Ceci n’est qu’un aperçu de son œuvre, des recueils de poésies s’enchainent : Cri du cœurAu pays du soleil bleuAu pays des doubles. La poésie de Marie Alice est sensible au-delà du possible, profonde, s’étirant au fil de l’émotion, paraphant les cris de la révolte. Son écriture est d’une sincérité absolue, ce qui fait que ses poèmes amoureux baignent dans l’érotisme et n’ont pour limites que celles qui s’imposent d’elles-mêmes.

Parmi ses œuvres principales, elle a publié en 1998 un collectif regroupant 117 femmes haïtiennes et 40 artistes peintres Haïti, la voie de nos Silences (4 tomes), constituant un témoignage des évènements survenus entre 1986 et 1998. Ce qui lui vaudra le Prix de « l’éditeur de l’année 1999 ».

Viennent alors les livres suivants : Le temps, Paroles à direZéro TolérancePrésence féminine dans l’Art Haïtien, etc.

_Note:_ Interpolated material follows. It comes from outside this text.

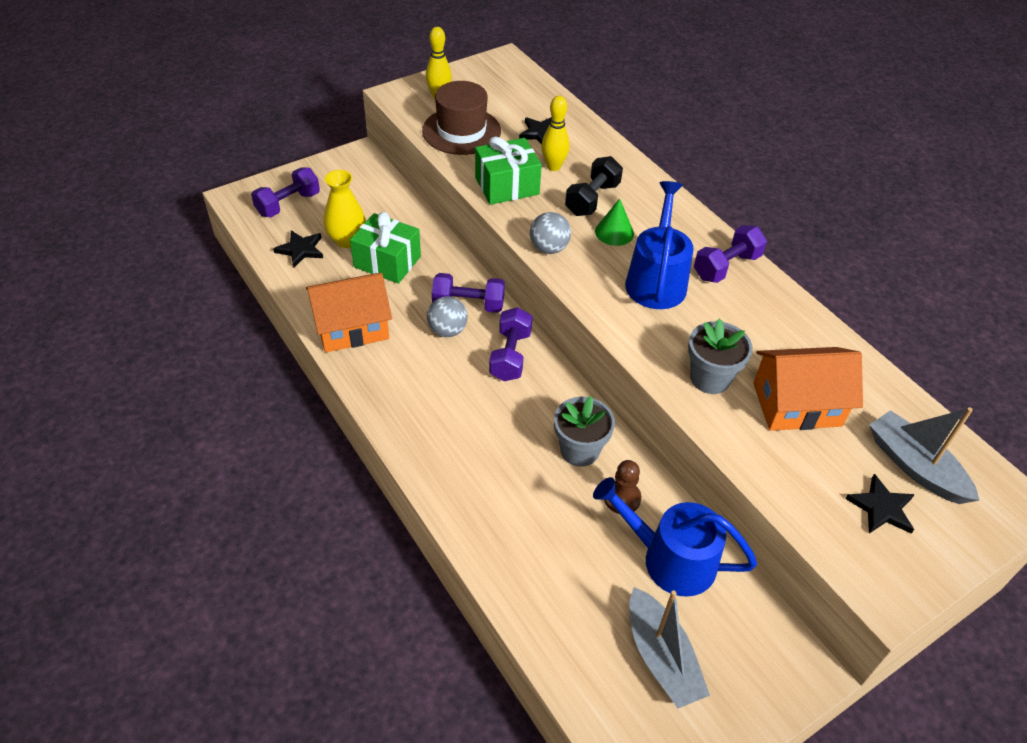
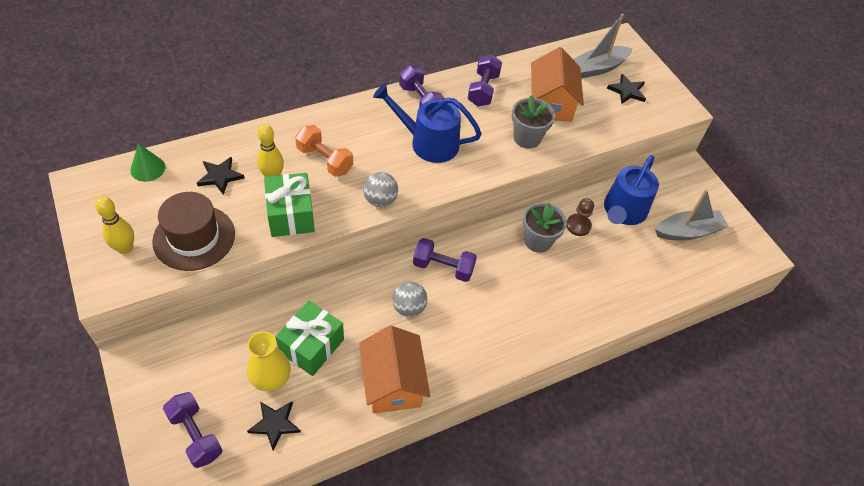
camera: 85 degrees left, 5 degrees up
(468, 305) = (381, 288): purple dumbbell -> purple dumbbell (483, 90)
(592, 199) = (325, 160): black dumbbell -> orange dumbbell
(614, 232) = (369, 155): green cone -> green cone (147, 168)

L’écrivaine Marie Alice Théard, en toute discrétion, fut le best-seller des ventes à l’édition de Livres en Folie 2014, un grand succès que l’imprimeur eut du mal à assurer, produisant de nouvelles impressions sans discontinuer.

POUR CONCLURE

En guise de conclusion, je voudrais citer Pierre Raymond Dumas, parlant de Marie Alice Théard :

Qui donc est-elle? Une vision elle-même porteuse de visions? Une révélation. Combien d’Haïtiennes existe-t-il présentement qui possèdent à la fois autant de talent authentique, de générosité contagieuse et de dynamisme? … Marie-Alice-Théard flirte avec le sublime, le grand goût, le pathétique, le pulsionnel.

Ses œuvres sont faites d’amour, de poésie, de réflexions et de confidences. Sa plume nous enchante et ses activités font partie de l’âme de la cité et de la vie insulaire.